CVE-2026-22560
Open Redirect in Rocket.Chat SAML Endpoint Allows Arbitrary Redirects
Publication date: 2026-04-10
Last updated on: 2026-04-17
Assigner: HackerOne
Description
Description
CVSS Scores
EPSS Scores
| Probability: | |
| Percentile: |
Meta Information
Affected Vendors & Products
| Vendor | Product | Version / Range |
|---|---|---|
| rocket.chat | rocket.chat | to 8.4.0 (exc) |
Helpful Resources
Exploitability
| CWE ID | Description |
|---|---|
| CWE-601 | The web application accepts a user-controlled input that specifies a link to an external site, and uses that link in a redirect. |
Attack-Flow Graph
AI Powered Q&A
Can you explain this vulnerability to me?

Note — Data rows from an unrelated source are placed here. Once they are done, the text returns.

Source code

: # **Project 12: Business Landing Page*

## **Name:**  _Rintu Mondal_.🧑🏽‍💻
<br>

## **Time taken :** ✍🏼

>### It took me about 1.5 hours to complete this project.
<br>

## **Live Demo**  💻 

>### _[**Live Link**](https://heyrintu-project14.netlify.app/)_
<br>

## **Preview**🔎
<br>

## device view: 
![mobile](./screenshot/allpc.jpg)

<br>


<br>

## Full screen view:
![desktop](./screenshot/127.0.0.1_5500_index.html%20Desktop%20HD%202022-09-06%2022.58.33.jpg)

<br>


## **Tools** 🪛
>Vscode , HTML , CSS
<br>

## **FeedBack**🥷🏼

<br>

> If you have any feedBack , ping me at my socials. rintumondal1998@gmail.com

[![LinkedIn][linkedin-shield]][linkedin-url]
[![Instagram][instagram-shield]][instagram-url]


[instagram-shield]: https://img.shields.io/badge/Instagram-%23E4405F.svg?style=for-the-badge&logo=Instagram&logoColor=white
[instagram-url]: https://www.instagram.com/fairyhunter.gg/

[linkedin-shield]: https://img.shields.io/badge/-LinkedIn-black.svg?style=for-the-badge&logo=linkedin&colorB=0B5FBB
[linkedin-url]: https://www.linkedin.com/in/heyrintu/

CVE-2026-22560 is an open redirect vulnerability in Rocket.Chat versions prior to 8.4.0 that affects the SAML Single Logout (SLO) redirect functionality.
The vulnerability allows attackers to manipulate the `redirect` query parameter in SAML SLO URLs to redirect users to arbitrary external URLs.
This happens because the function handling the redirect used the user-supplied `redirect` parameter without proper validation, enabling crafted URLs to redirect users to malicious sites.
How can this vulnerability impact me? :
This vulnerability can be exploited to redirect users to malicious external websites.
Such redirects can be used for phishing attacks or credential theft by tricking users into visiting attacker-controlled sites.
How can this vulnerability be detected on my network or system? Can you suggest some commands?
This vulnerability can be detected by monitoring HTTP requests to the Rocket.Chat SAML Single Logout (SLO) endpoint that include a redirect query parameter pointing to external or unexpected URLs.
- Look for requests matching the pattern: /_saml/sloRedirect/<idp>/?redirect=<external_url>
- Use network traffic inspection tools or web server logs to identify such requests.
- Example command using grep on web server logs to find suspicious redirects: grep -i '_saml/sloRedirect' /var/log/nginx/access.log | grep 'redirect=http'
- Use curl or similar tools to test the endpoint manually, for example: curl -I 'https://your-rocket-chat-domain/_saml/sloRedirect/saml-test/?redirect=https://malicious-site.com'
What immediate steps should I take to mitigate this vulnerability?
To mitigate this vulnerability immediately, upgrade Rocket.Chat to version 8.4.0 or later where the fix has been applied.
If upgrading is not immediately possible, restrict access to the SAML SLO redirect endpoint and monitor for suspicious redirect parameters.
Ensure that the configured Identity Provider (IdP) Single Logout Service (SLO) endpoint URL is correctly set and validated in your Rocket.Chat configuration.
Apply web application firewall (WAF) rules to block requests with redirect parameters pointing to external or untrusted domains.
How does this vulnerability affect compliance with common standards and regulations (like GDPR, HIPAA)?:
The vulnerability in Rocket.Chat's SAML Single Logout redirect functionality allows attackers to redirect users to arbitrary external URLs, potentially enabling phishing or credential theft.
Such open redirect vulnerabilities can undermine the security and privacy protections required by common standards and regulations like GDPR and HIPAA, which mandate safeguarding user data and preventing unauthorized access or disclosure.
By enabling phishing attacks or credential theft, this vulnerability could lead to unauthorized access to personal or sensitive information, thereby impacting compliance with these regulations.
The fix enforces strict validation of redirect URLs to prevent unauthorized redirects, which helps maintain compliance by mitigating risks of data breaches and unauthorized data exposure.